- Exercise requirements -
Render the lines below as a numbered list, omitting blank lines.

- Provided information -
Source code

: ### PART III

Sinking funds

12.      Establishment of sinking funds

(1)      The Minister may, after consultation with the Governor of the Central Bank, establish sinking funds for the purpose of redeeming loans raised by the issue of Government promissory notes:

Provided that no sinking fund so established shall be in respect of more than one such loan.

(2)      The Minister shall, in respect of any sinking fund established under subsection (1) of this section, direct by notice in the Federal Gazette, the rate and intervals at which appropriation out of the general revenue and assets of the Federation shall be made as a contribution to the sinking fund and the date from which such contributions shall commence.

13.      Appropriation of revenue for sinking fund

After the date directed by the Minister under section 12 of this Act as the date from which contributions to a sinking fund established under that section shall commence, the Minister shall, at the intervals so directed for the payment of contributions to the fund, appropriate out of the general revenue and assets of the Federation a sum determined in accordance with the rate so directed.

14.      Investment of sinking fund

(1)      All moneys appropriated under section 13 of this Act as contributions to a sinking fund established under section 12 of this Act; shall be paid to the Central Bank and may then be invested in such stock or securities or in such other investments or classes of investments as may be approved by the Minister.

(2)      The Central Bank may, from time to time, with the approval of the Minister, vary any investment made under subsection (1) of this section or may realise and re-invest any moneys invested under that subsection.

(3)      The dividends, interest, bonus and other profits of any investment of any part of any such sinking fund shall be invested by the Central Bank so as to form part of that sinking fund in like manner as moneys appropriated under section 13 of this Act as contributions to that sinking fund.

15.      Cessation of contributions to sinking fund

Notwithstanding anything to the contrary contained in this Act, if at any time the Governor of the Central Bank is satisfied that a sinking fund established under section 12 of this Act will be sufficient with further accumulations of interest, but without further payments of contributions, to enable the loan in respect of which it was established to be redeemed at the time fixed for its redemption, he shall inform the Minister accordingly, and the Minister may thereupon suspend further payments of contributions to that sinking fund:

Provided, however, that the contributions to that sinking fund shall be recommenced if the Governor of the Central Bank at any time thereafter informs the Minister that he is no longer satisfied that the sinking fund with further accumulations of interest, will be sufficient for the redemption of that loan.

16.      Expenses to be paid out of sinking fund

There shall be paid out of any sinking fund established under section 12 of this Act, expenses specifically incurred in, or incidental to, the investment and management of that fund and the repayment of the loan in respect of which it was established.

- Task result -
1. Source code
2. : ### PART III
3. Sinking funds
4. 12.      Establishment of sinking funds
5. (1)      The Minister may, after consultation with the Governor of the Central Bank, establish sinking funds for the purpose of redeeming loans raised by the issue of Government promissory notes:
6. Provided that no sinking fund so established shall be in respect of more than one such loan.
7. (2)      The Minister shall, in respect of any sinking fund established under subsection (1) of this section, direct by notice in the Federal Gazette, the rate and intervals at which appropriation out of the general revenue and assets of the Federation shall be made as a contribution to the sinking fund and the date from which such contributions shall commence.
8. 13.      Appropriation of revenue for sinking fund
9. After the date directed by the Minister under section 12 of this Act as the date from which contributions to a sinking fund established under that section shall commence, the Minister shall, at the intervals so directed for the payment of contributions to the fund, appropriate out of the general revenue and assets of the Federation a sum determined in accordance with the rate so directed.
10. 14.      Investment of sinking fund
11. (1)      All moneys appropriated under section 13 of this Act as contributions to a sinking fund established under section 12 of this Act; shall be paid to the Central Bank and may then be invested in such stock or securities or in such other investments or classes of investments as may be approved by the Minister.
12. (2)      The Central Bank may, from time to time, with the approval of the Minister, vary any investment made under subsection (1) of this section or may realise and re-invest any moneys invested under that subsection.
13. (3)      The dividends, interest, bonus and other profits of any investment of any part of any such sinking fund shall be invested by the Central Bank so as to form part of that sinking fund in like manner as moneys appropriated under section 13 of this Act as contributions to that sinking fund.
14. 15.      Cessation of contributions to sinking fund
15. Notwithstanding anything to the contrary contained in this Act, if at any time the Governor of the Central Bank is satisfied that a sinking fund established under section 12 of this Act will be sufficient with further accumulations of interest, but without further payments of contributions, to enable the loan in respect of which it was established to be redeemed at the time fixed for its redemption, he shall inform the Minister accordingly, and the Minister may thereupon suspend further payments of contributions to that sinking fund:
16. Provided, however, that the contributions to that sinking fund shall be recommenced if the Governor of the Central Bank at any time thereafter informs the Minister that he is no longer satisfied that the sinking fund with further accumulations of interest, will be sufficient for the redemption of that loan.
17. 16.      Expenses to be paid out of sinking fund
18. There shall be paid out of any sinking fund established under section 12 of this Act, expenses specifically incurred in, or incidental to, the investment and management of that fund and the repayment of the loan in respect of which it was established.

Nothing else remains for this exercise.